I also don't see how the Kar/Mazzone argument deals with, for example, Senate consent to treaties (a point Professor Amar raises).  The treatymaking clause is parallel to the appointments clause (apart from the two-thirds requirement).  Congress has no special authority in the area.  Yet the Senate has failed to vote on treaties submitted for its consent by the President, and this has not generally drawn sustained constitutional objection.

I think the Kar/Mazzone paper would be much stronger if they followed it to its logical conclusion, namely that Senate failure to vote on any nominee (or treaty) would be a constitutional violation.  Trying to create an argument tailored only to the issue of current interest makes it look like they are ... trying to create an argument tailored only to the issue of current interest.

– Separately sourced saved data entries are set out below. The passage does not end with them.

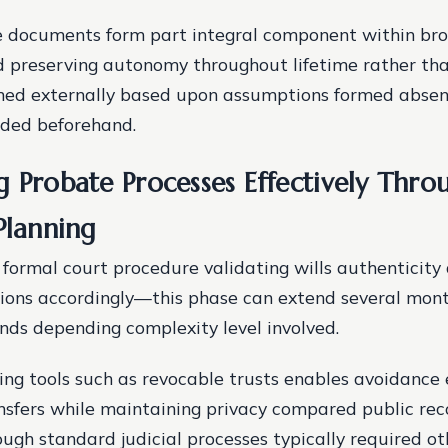
e documents form part integral component within br
 preserving autonomy throughout lifetime rather tha
ned externally based upon assumptions formed absent
ided beforehand.
g Probate Processes Effectively Thro
Planning
 formal court procedure validating wills authenticity
tions accordingly—this phase can extend several mont
nds depending complexity level involved.
ing tools such as revocable trusts enables avoidance 
nsfers while maintaining privacy compared public rec
ugh standard judicial processes typically required ot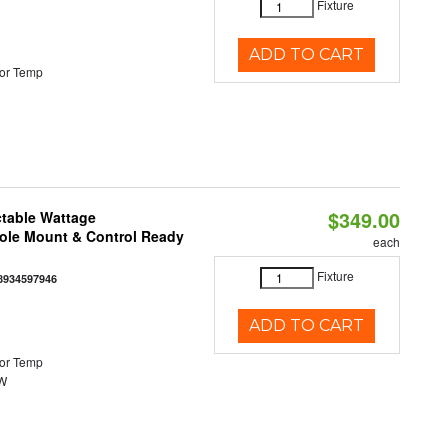
Fixture
ADD TO CART
or Temp
$349.00
ctable Wattage
Pole Mount & Control Ready
each
Fixture
8934597946
ADD TO CART
or Temp
0W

A FURTHER THOUGHT: Actually, while the Constitution creates the Supreme Court, Congress creates the ninth seat on the Court.  Just as Congress could constitutionally abolish the lower federal courts, it could constitutionally abolish the ninth seat on the Court.  So if one (implausibly, in my view) thinks that "Congress’s greater power to create or extinguish lower courts therefore arguably includes the lesser power to allow the Senate to let certain late appointments to those courts lapse," that should also be true of the Court's (optional) ninth seat.